### [TASK INSTRUCTIONS]
From the line with "#### 5.1. Настройка адресов машин" to the line with "- В отчёт поместить", retype every line exactly, including those two, and leave out the rest of the data below.

Stored data entries
'''

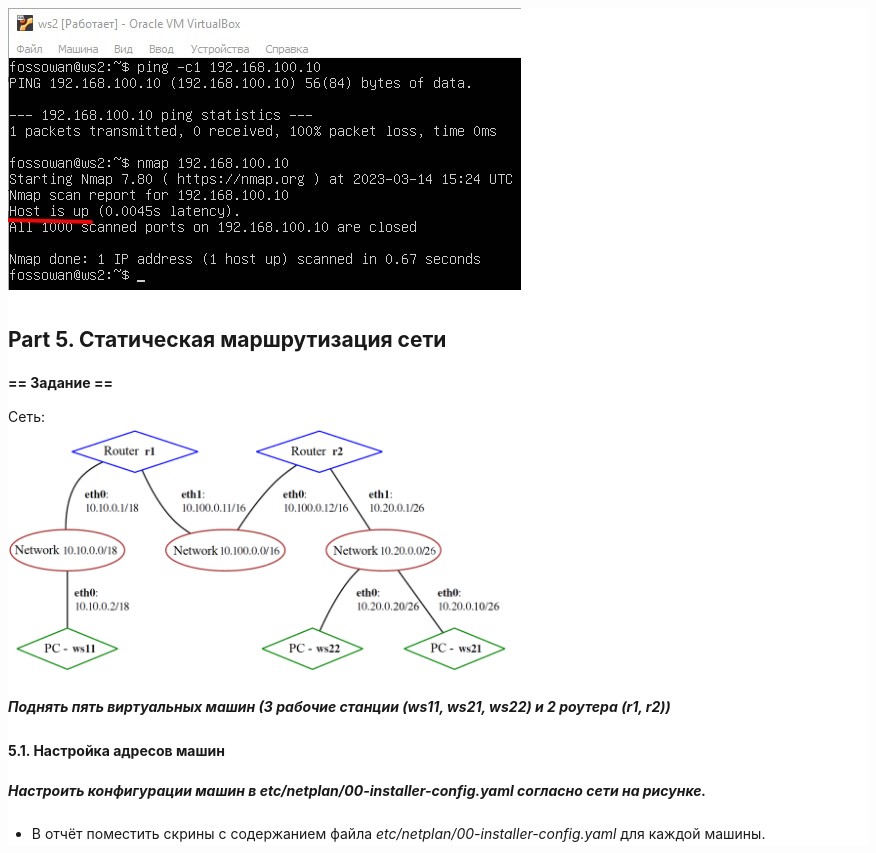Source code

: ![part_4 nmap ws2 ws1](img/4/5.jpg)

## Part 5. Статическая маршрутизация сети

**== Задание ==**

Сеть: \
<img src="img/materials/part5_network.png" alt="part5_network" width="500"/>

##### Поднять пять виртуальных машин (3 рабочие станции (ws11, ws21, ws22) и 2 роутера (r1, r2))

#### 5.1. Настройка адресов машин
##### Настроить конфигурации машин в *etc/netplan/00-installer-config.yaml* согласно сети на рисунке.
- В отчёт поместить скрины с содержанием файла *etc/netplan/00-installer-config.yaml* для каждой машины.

'''
'''

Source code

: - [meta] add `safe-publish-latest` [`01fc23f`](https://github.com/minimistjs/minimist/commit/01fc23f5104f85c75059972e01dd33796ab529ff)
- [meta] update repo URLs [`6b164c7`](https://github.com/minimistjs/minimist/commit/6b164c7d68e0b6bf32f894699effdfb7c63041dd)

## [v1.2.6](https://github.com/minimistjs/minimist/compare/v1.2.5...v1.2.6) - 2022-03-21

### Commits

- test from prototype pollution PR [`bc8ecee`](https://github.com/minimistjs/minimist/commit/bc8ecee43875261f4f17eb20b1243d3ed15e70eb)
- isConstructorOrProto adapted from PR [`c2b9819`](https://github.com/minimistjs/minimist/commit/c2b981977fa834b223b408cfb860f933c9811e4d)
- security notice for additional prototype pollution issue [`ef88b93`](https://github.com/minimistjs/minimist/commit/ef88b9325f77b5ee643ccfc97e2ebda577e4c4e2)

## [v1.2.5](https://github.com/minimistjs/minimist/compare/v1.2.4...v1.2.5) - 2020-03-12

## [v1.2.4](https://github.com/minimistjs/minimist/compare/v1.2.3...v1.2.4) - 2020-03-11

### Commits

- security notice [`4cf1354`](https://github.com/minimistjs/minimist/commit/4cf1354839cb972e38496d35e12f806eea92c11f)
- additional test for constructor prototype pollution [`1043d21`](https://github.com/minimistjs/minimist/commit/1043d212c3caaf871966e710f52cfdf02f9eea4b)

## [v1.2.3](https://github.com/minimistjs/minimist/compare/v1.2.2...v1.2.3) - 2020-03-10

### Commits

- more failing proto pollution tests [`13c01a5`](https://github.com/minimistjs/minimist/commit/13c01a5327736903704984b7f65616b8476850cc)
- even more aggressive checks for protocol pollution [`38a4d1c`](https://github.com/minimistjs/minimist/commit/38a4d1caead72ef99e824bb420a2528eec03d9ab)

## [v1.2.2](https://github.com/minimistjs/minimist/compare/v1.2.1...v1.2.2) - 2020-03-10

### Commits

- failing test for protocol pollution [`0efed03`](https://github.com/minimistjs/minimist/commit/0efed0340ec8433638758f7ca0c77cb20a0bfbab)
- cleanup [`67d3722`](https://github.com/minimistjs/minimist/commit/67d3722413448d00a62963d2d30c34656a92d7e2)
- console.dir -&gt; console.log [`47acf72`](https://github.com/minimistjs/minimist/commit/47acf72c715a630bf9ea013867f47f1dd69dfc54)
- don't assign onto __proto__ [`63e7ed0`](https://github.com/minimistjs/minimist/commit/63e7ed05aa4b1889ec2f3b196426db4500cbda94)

'''
'''

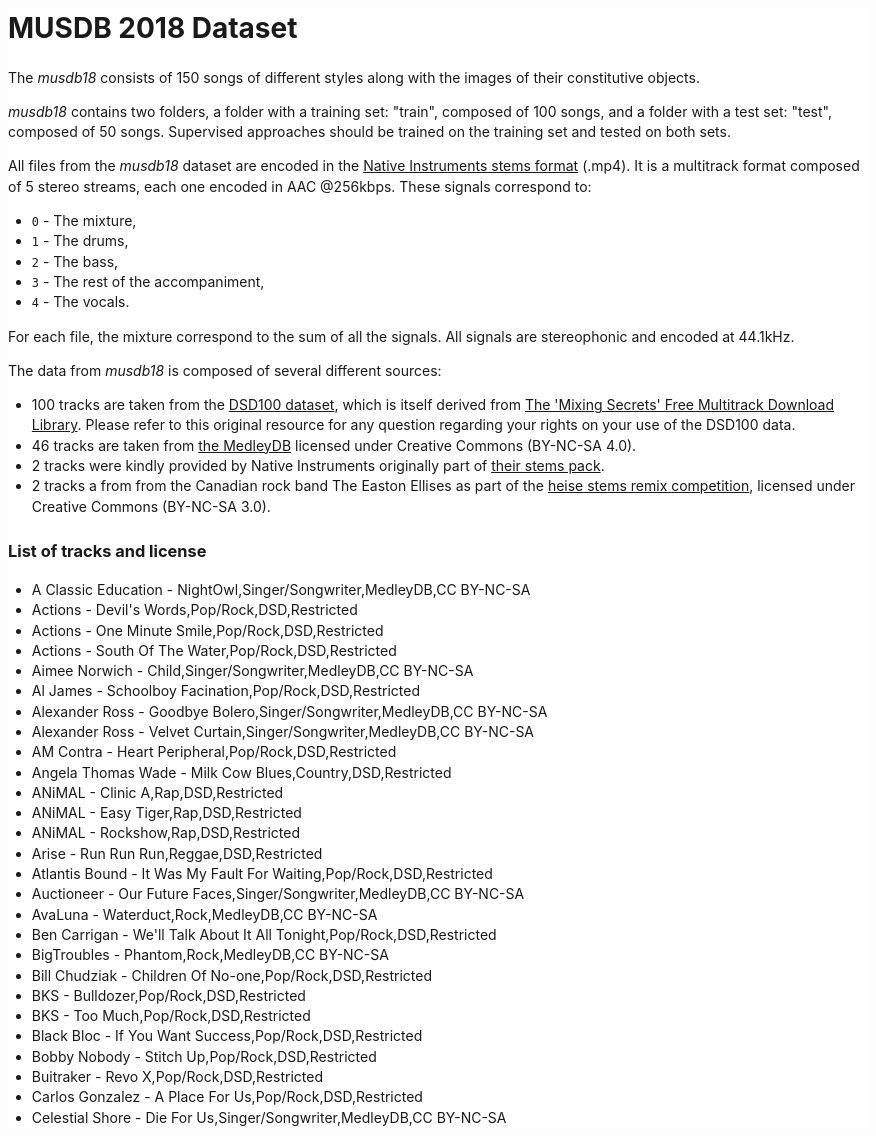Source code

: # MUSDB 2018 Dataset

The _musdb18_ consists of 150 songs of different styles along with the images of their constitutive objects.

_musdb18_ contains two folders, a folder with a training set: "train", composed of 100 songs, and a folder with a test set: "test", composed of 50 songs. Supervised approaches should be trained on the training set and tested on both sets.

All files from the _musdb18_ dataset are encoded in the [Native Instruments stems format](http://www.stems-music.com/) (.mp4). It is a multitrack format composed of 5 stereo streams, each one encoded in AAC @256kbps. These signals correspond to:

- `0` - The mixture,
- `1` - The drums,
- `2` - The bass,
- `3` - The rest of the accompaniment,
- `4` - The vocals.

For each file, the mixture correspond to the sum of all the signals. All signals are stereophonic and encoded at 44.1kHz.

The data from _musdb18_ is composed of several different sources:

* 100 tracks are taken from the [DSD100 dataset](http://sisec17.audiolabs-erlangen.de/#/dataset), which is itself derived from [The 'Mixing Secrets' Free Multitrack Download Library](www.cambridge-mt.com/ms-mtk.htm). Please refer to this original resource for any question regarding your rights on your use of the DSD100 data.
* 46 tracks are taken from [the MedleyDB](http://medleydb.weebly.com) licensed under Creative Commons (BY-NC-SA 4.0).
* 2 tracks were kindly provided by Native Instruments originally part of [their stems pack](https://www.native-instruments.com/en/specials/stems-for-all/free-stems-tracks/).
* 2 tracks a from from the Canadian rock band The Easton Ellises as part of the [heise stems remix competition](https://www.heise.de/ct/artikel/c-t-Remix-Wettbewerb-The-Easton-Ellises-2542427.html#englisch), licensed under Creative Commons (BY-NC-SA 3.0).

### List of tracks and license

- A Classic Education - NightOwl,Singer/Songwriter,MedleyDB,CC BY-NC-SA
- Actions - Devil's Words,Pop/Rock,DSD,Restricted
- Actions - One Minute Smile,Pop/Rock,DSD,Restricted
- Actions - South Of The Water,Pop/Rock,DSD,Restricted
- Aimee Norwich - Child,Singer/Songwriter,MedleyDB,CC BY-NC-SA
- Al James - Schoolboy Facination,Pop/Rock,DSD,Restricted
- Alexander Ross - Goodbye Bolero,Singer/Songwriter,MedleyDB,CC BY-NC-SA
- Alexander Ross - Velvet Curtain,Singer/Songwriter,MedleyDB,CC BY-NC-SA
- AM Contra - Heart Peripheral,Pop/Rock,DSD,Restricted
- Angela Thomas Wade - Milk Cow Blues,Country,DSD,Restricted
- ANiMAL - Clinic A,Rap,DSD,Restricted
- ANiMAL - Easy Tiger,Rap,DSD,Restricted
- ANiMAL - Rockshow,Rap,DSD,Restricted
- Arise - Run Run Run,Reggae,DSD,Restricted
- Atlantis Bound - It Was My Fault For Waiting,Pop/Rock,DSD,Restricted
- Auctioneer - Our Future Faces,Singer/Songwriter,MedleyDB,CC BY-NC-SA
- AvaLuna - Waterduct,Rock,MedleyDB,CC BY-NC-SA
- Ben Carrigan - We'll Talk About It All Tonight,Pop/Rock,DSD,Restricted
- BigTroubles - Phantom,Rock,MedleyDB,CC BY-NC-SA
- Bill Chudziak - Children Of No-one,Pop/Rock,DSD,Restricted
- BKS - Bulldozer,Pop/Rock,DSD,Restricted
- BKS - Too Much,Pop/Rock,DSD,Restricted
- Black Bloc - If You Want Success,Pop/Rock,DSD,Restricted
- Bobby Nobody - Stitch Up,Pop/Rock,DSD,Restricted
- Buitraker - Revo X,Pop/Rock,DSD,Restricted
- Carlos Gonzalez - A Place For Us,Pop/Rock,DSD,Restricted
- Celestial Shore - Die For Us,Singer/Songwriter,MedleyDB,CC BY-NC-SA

'''

### [ANSWER FOR THIS EXERCISE]
#### 5.1. Настройка адресов машин
##### Настроить конфигурации машин в *etc/netplan/00-installer-config.yaml* согласно сети на рисунке.
- В отчёт поместить скрины с содержанием файла *etc/netplan/00-installer-config.yaml* для каждой машины.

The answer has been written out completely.